**Exercise details:**
Lay out the data below as a numbered list, beginning at the line that has "The temperature as" and stopping after the line that has "Observed: 10 °C". Leave out any blank lines.

--- Records to process Enclosed Below ---

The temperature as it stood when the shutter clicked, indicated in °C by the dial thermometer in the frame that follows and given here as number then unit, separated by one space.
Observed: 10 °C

--- End of Enclosed Records to process ---
--- Records to process Enclosed Below ---

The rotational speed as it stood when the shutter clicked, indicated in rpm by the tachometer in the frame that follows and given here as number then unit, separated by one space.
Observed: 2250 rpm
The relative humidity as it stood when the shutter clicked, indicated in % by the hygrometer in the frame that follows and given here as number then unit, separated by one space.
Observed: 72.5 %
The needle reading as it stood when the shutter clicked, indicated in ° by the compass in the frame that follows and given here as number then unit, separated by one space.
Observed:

--- End of Enclosed Records to process ---

**The completed task:**
1. The temperature as it stood when the shutter clicked, indicated in °C by the dial thermometer in the frame that follows and given here as number then unit, separated by one space.
2. Observed: 10 °C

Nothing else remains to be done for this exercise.